Sorbier dévore ou plutôt dépouille les journaux et se livre par moments à des commentaires enthousiastes. Il croit à son acquittement ; mais comme il a déjà recueilli une condamnation pour délit de presse à deux ans de prison, cet espoir serait-il une certitude qu’il ne changerait en rien son humeur.
Enfin, on nous annonce l’heure de la promenade et du dîner. On nous conduit sur le chemin de ronde et nous mangeons par groupes, sous un soleil caniculaire, entre deux haies de chasseurs, la baïonnette au fusil. Nous nous plaignons de cette récréation transformée en torture ; mais nos surveillants n’y peuvent rien.
Quand nous pouvons à la dérobée nous tenir debout sur les assises du glacis, nous jetons un regard sur la colline et l’église de Notre-Dame de la Garde, sur la colline Bonaparte, sur un coin de ce Marseille que nous aimons tant, où nous avons vécu au milieu des nôtres, heureux, considérés, actifs, dévoués à notre cause. — Hélas ! dans quel abîme allons-nous être précipités !
Est-ce par notre faute ?
Montaigne dit : Que sais-je ?
Et je me souviens d’un vieux vers latin qu’un poète du XIIIe siècle ne croyait pas avoir écrit pour nous : Felix quem facient aliena pericula cautum. [Heureux celui que les épreuves d’autrui ont rendu sage].
Mais est-il digne de mettre à profit les périls des autres pour devenir habile ?
Laurier dit : Oui ; Je dis : Non !
Ainsi ont passé, ainsi ont agi les Delpech, les Rouvier, et leur maître à tous : Laurier le pleutre.
Piètres personnages dont le temps est venu !
Voilà déjà plusieurs heures que nous rôdons dans notre casemate ; on a chanté, on a soupé, on s’est égayé à froid ; on a discuté sur les chances du jugement.
Depuis la veille, je me suis imaginé que le conseil de guerre pencherait pour l’indulgence et que je serai condamné à... cinq ans de détention, et cela m’effraye !
Tout à coup, la porte s’ouvre, un bruit de pas remplit l’escalier, on apporte une table, deux chaises, une bougie dans un chandelier plaqué en argent : le tout pour le prononcé de notre sentence.
Cette faible lumière dans notre prison sombre produit un effet lugubre.
Le commissaire du gouvernement entre et reste près de la porte.

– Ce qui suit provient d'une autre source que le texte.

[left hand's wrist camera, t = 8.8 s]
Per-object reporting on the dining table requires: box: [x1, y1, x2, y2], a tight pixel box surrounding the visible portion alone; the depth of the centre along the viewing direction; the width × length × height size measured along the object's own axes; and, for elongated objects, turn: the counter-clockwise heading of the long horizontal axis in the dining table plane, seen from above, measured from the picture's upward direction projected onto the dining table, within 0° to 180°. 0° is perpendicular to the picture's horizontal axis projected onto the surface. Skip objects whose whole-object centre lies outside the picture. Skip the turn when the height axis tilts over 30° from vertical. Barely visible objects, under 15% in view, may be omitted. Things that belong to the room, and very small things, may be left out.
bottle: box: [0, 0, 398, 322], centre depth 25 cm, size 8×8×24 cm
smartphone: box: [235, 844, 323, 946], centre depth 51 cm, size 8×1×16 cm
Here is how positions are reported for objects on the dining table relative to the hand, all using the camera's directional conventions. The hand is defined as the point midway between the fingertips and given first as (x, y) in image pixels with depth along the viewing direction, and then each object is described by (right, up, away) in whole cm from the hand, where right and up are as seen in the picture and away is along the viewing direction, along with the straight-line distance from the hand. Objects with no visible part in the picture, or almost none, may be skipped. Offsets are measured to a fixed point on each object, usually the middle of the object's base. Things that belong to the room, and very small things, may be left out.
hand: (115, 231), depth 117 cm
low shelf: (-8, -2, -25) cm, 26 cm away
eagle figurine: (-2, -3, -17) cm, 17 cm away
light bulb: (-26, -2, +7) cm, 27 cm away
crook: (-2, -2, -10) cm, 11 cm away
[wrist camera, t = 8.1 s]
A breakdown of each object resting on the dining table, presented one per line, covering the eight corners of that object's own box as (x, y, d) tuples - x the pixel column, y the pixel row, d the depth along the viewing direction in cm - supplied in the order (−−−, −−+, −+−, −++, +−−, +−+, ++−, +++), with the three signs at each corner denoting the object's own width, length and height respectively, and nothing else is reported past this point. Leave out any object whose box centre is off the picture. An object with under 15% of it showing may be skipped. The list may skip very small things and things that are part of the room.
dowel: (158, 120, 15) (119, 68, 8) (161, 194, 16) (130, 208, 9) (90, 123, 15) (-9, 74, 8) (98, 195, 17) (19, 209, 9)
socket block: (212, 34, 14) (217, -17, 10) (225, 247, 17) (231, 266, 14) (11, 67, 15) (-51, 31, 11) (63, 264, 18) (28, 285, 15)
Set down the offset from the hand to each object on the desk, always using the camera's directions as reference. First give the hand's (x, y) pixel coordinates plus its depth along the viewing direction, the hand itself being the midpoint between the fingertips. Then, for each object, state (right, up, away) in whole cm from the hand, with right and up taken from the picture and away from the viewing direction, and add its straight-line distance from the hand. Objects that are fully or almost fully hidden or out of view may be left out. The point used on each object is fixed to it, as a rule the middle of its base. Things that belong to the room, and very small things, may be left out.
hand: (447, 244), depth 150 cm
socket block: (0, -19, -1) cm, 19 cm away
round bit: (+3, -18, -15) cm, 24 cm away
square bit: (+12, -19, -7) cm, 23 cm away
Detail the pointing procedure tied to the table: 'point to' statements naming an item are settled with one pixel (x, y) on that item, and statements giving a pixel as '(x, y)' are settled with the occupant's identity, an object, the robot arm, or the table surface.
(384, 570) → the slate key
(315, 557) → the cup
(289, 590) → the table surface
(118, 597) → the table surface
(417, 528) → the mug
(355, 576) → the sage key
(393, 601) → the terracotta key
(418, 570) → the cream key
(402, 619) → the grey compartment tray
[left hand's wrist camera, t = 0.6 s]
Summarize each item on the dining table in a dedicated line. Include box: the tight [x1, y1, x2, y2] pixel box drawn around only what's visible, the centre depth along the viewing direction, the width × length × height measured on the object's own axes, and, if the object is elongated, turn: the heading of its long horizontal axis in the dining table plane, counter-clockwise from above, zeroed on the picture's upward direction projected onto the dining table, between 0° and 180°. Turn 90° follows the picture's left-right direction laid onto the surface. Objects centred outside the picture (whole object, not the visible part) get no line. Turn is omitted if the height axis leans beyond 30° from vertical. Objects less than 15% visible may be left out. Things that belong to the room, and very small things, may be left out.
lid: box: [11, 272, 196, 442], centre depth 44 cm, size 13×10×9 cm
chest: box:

M. Peloux, le greffier, se place devant la table ; nous nous rangeons tout autour, en deux cercles.
Je me trouve placé en face du greffier, en pleine lumière. D’une voix rendue assurée, il lit :
«
Un trait rapide me traverse le cœur, mais j’attache, sans parler, ni trembler, un regard dédaigneux sur le commissaire du gouvernement, qui tient ses yeux baissés ; je n’éprouve ni douleur, ni crainte. Il me semble qu’on vient de me lancer une insulte ; si j’ai fait un geste, j’ai dû hausser les épaules ; je plains mes juges.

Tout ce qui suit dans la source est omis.